Not the idiot executives that blew all their budget on AI and made up for it with mass layoffs - the people interested in it. Was that not clear that there was no “reasoning” going on?
A lot of people still don’t, from what I can gather from some of the comments on “AI” topics. Especially the ones that skew the other way with its “AI” hysteria is often an invite from people who know fuck all about how the tech works. “Nudifier” or otherwise generative images or explicit chats with bots that portray real or underage people being the most common topics that attract emotionally loaded but highly uninformed demands and outrage. Frankly, the whole “AI” topic in the media is so massively overblown on both fronts, but I guess it is good for traffic and nuance is dead anyway.
Indeed, although every one of us who have seen a tech hype train once or twice expected nothing less.
PDAs? Quantum computing. Touch screens. Siri. Cortana. Micropayments. Apps. Synergy of desktop and mobile.
From the outset this went from “hey that’s kind of neat” to quite possibly toppling some giants of tech in a flash. Now all we have to do is wait for the boards to give huge payouts to the pinheads that drove this shitwagon in here and we can get back to doing cool things without some imaginary fantasy stapled on to it at the explicit instruction of marketing and channel sales.
Xml also used to be a tech hype for a bit.
And i still remember how media outlets hyped up second life, forgot about it and a few months later discovered it again and more hype started. It was fun.

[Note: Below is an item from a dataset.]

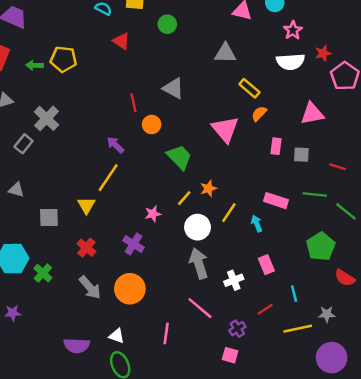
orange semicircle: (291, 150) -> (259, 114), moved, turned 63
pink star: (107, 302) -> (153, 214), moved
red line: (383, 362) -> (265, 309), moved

there’s a lot of people (especially here, but not only here) who have had the insight to see this being the case, but there’s also been a lot of boosters and promptfondlers (ie. people with a vested interest) putting out claims that their precious word vomit machines are actually thinking
so while this may confirm a known doubt, rigorous scientific testing (and disproving) of the claims is nonetheless a good thing
they do say that, yes. it’s as bullshit as all the other claims they’ve been making
My best guess is it generates several possible replies and then does some sort of token match to determine which one may potentially be the most accurate. Not sure if I’d call that “reasoning” but I guess it could potentially improve results in some cases. With OpenAI not being so open it is hard to tell though. They’ve been overpromising a lot already so it may as well be just complete bullshit.
My best guess is it generates several possible replies and then does some sort of token match to determine which one may potentially be the most accurate.
Didn’t the previous models already do this?
Well, two responses I have seen to the claim that LLMs are not reasoning are:
- we are all just stochastic parrots lmao
- maybe intelligence is an emergent ability that will show up eventually (disregard the inability to falsify this and the categorical nonsense that is our definition of “emergent”).
So I think this research is useful as a response to these, although I think “fuck off, promptfondler” is pretty good too.
Well are we not stochastic parrots then? Isn’t this a philosophical, rhetorical and equally unfalsifiable question to answer also?
Only in the philosophical sense of all of physics being a giant stochastic system.
But that’s equally useful as saying that we’re Turing machines? Yes, if you draw a broad category of “all things that compute in our universe” then you can make a reasonable (but disputable!) argument that both me and a Python interpreter are in the same category of things. That doesn’t mean that a Python interpreter is smart/sentient/will solve climate change/whatever Sammy Boi wants to claim this week.
Or, to use a different analogy, it’s like saying “we’re all just cosmic energy, bro”. Yes we are, pass the joint already and stop trying to raise billions of dollars for your energy woodchipper.
No, there’s an actual paper where that term originated that goes into great deal explaining what it means and what it applies to. It answers those questions and addresses potential objections people might respond with.
There’s no need for–and, frankly, nothing interesting about–“but, what is truth, really?” vibes-based takes on the term.